Funny that I find doing "pacifism runs" of stealth games so satisfying, such an exquisite test of my obsessive-compulsive moral conscience, but still I find the ideological conclusion at the end of MGS4 so infuriating. Maybe it's because MGS4's story is stupid in about 20 other ways, or maybe it's because I feel the real world geopolitical problems Kojima mythologized demand a less bone-headedly sentimental resolution. Thief took place in a steampunk-ish medieval fantasy world, but it still managed to generate a resolution that was subtle and complex, not silly and reductionist. If Big Boss's final lesson had to be that "stealth" is the best political strategy for a war-torn world filled with suffering, that could have been an interesting notion had it been treated as the beginning of a conversation rather than the end of one, as a question rather than (absurdly) an answer.
Part of me thinks Kojima was just so intent on ending the series in MGS4--in tying up all its loose ends, even its thematic ones--that he reached for easy solutions more out of desperation than any genuine ideological agenda. Big Boss's weird apoliticism at the end of MGS4 seems to have been thrown totally out the window, for example, in Peace Walker, which is about Big Boss defending a seemingly defenseless country (Costa Rica circa 1974) from covert U.S. military occupation. Of course, one might assume this just represents a step on his road to regret (he doesn't see the "error" of his ways, according to MGS4, until 2014), but on the other hand it's really hard to imagine Kojima suggesting that letting a super power walk all over a smaller country is the "right" thing to do. Indeed, all advertising for the game seems to suggest precisely the opposite.

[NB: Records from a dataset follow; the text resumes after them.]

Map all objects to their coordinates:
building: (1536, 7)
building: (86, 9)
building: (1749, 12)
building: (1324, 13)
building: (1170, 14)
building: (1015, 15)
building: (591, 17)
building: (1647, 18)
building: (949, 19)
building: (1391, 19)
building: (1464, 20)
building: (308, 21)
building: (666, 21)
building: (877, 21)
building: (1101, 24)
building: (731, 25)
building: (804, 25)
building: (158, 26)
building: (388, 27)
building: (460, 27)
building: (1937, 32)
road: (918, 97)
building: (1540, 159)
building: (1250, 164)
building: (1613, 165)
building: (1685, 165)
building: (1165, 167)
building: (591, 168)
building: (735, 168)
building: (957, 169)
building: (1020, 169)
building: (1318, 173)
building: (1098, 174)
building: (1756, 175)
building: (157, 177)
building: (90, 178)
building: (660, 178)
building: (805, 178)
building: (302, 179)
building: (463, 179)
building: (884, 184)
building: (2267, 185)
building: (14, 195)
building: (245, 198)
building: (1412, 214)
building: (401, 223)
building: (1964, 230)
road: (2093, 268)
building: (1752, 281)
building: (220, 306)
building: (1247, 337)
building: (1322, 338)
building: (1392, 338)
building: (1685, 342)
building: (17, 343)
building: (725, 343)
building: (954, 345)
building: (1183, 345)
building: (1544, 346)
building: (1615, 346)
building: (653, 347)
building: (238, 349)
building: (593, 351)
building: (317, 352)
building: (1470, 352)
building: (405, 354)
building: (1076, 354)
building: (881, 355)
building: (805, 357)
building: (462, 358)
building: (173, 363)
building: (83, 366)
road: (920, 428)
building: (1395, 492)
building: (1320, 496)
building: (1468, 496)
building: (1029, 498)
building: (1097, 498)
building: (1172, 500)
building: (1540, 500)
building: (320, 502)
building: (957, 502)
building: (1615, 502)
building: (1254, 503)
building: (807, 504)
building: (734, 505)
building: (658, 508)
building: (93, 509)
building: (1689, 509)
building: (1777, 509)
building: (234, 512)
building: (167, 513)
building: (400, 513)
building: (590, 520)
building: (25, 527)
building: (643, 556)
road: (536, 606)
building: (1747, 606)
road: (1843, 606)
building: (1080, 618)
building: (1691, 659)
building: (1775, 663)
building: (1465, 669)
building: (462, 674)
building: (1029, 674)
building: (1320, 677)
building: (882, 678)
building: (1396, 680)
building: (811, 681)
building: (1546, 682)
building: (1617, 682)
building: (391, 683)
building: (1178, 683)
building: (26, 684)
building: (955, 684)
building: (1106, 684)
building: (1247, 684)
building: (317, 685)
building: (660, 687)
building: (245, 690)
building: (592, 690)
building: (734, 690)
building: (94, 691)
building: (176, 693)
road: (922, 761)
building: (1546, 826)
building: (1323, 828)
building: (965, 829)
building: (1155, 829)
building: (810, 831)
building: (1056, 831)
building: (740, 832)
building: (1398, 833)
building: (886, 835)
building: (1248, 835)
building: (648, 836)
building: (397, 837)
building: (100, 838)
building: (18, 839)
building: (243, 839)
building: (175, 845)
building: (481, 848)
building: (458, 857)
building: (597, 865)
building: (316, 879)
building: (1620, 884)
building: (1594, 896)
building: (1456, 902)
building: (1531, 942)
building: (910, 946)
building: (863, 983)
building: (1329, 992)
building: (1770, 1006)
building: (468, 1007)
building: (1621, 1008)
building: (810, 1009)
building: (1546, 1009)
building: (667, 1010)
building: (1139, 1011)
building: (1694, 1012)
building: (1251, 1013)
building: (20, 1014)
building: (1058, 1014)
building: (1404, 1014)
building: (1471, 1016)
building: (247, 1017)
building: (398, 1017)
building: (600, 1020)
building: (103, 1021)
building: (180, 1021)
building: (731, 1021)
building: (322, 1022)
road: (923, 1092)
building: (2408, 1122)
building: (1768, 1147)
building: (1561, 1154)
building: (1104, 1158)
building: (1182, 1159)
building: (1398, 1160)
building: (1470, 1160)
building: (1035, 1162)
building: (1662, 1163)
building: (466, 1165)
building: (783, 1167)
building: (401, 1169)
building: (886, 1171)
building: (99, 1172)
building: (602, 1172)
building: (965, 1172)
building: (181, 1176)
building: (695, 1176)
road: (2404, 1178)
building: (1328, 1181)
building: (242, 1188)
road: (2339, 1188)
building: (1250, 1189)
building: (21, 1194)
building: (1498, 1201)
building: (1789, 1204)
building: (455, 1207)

The stealth genre may be the ideal one for posing political questions surrounding use of force to the player, precisely because it is the only game genre where violence is always a question. Is violence necessary? Do I really need to kill this person? What if I sneak past him? What if he tries to kill me? Then do I kill him, or do I run away and sneak by him later? I know there's a way to do this without killing anyone, but I also know it's the hardest possible way to do things. Every time I take the easier way out, or try to rationalize my mistakes, and the resulting bloodbath, as inevitable (and therefore justified), have I done what politicians, generals, and soldiers do when they make the decisions we pay them in order to not make ourselves?
It's a question worth asking, and one that the player (not the developer) should be answering.